ANALYSE. Österreich drohen eine gesellschaftspolitische Verengung und eine verstärkte Benachteiligung von Frauen.
Die ÖVP hat’s nicht aufgegeben: Integrationsministerin Susanne Raab legt ihr Amt parteipolitisch aus und veranstaltet am 28. März eine „Expertinnen- und Expertenrunde zur österreichischen Identität und Leitkultur“ bzw. zu „Werten des Zusammenlebens“. Bezeichnend: Das Ganze ist zwar als Pressetermin ausgeschrieben, eine Pressekonferenz ist aber nicht vorgesehen. Geben soll es lediglich Foto- und Filmmöglichkeiten sowie einen „Doorstep“. Sprich: Auf dem Weg zum Termin wird Raab sagen, was ihre Berater gesagt haben, dass sie sagen soll. Das nennt man auch „Message Control“. Die Zeit für Fragen ist begrenzt.
Das ist im vorliegenden Fall besonders wichtig, weil es nichts Wesentliches zu sagen gibt: Auch Raabs Chef, Bundeskanzler Karl Nehammer, kann nicht erklären, was er unter Leitkultur versteht. Kein Wunder: Vermittelt werden soll eine Botschaft ohne Inhalt: Wir sind wir und das passt so. Wer zuwandert, soll sich anpassen oder wieder gehen. Zitat ÖVP: „Wer unsere Art zu leben ablehnt, muss gehen.“
In Österreich ist jeder willkommen, der zu unserer Gesellschaft beitragen und unsere Lebensweise teilen möchte. Wer zu uns kommt, muss sich an unsere Spielregeln halten und sich anpassen. Das bedeutet auch: Wer unsere Art zu leben ablehnt, dem steht es frei, zu gehen! pic.twitter.com/ymJOhhipWN
— Volkspartei (@volkspartei) March 25, 2024
Problem: Man hält nicht Werte bzw. Elemente der Aufklärung, der Demokratie und der Rechtsstaatlichkeit hoch, die ja gerade Grundlage einer pluralistischen Gesellschaft sein könnten. Man hat in Wirklichkeit auch keine greifbare Alternative vorzuweisen (wobei eine solche für sich genommen schon schlimm wäre), sondern macht die Sache noch übler, indem man diffus bleibt. Man stellt, wie im niederösterreichischen Regierungsprogramm, allenfalls fest, dass Wirtshäuser mit gewohnter Küche und Deutsch auf Schulhöfen relevant seien.
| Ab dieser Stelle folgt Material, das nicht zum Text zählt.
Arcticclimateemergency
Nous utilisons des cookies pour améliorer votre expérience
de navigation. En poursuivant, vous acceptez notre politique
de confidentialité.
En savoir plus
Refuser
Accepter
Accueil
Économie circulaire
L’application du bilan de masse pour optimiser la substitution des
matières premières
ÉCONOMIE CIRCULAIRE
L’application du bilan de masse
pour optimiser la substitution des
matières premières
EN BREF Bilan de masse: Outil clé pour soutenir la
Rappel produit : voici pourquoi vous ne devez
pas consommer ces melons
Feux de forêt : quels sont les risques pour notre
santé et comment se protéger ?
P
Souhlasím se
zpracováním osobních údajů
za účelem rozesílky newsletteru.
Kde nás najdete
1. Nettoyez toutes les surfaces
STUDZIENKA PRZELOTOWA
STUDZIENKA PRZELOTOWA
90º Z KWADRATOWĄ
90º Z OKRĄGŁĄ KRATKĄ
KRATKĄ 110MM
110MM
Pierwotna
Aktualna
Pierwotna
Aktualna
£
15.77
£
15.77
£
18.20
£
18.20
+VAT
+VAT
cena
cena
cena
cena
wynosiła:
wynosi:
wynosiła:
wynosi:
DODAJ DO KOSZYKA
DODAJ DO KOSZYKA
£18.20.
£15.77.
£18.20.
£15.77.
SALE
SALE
Auch das ist kein Wunder: Man kann sich zum Beispiel schwer auf ein christliches Abendland berufen, weil auch immer mehr Menschen ohne Migrationshintergrund nichts anfangen können mit einem solchen. Also bleibt lediglich, Menschen mit Migrationshintergrund aufzufordern, sich an etwas anzupassen, was jeder auslegen kann, wie es ihm gefällt.
Das Bemühen um eine offene, tolerante Gesellschaft, die nicht beliebig, sondern prinzipientreu ist, war insofern gestern. Angesagt ist eine willkürliche, ja bösartige Verengung.
Genug? Woher: Man muss davon ausgehen, dass sich noch mehr zum Schlechteren wendet. Besonders für Frauen; ob mit oder ohne Migrationshintergrund. Es ist naiv geworden, zu glauben, dass ihr Aufstieg über Bildung sowie der zunehmende Arbeitskräftemangel quasi automatisch dazu führen werden, dass sie gleichziehen mit Männern.
Legt man Parteiprogramme und Österreich-Pläne von FPÖ und ÖVP sowie ihre Regierungsprogramme in Salzburg und Niederösterreich übereinander, ergibt sich ein Muster: Frauen sollen den wachsenden Pflegebedarf ebenso „zu Hause“ schultern wie Kinderbetreuung. Zumal es günstiger ist für die Kommunen.
Verkauft wird beides vollkommen unverdächtig: Die Rede ist vom „Erfolgsmodell Pflege daheim-Bonus“. Und von Wertschätzung für all jene, die sich im Rahmen vermeintlicher Wahlfreiheit dafür entscheiden, nicht erwerbstätig zu sein, sondern sich um den Nachwuchs zu kümmern. Man werde sich dafür eine „Form der finanziellen Unterstützung“ einfallen lasen, heißt es im Salzburger Regierungsprogramm.
Natürlich: Dass Frauen gemeint sind, wird verschweigen. Es ist überflüssig, es zu erwähnen: Frauen verdienen in der Regel ja noch immer weniger als Männer. Die Entscheidung, ob sie oder er zu Hause bleibt, sind, ist daher nicht frei, sondern klar: Sie.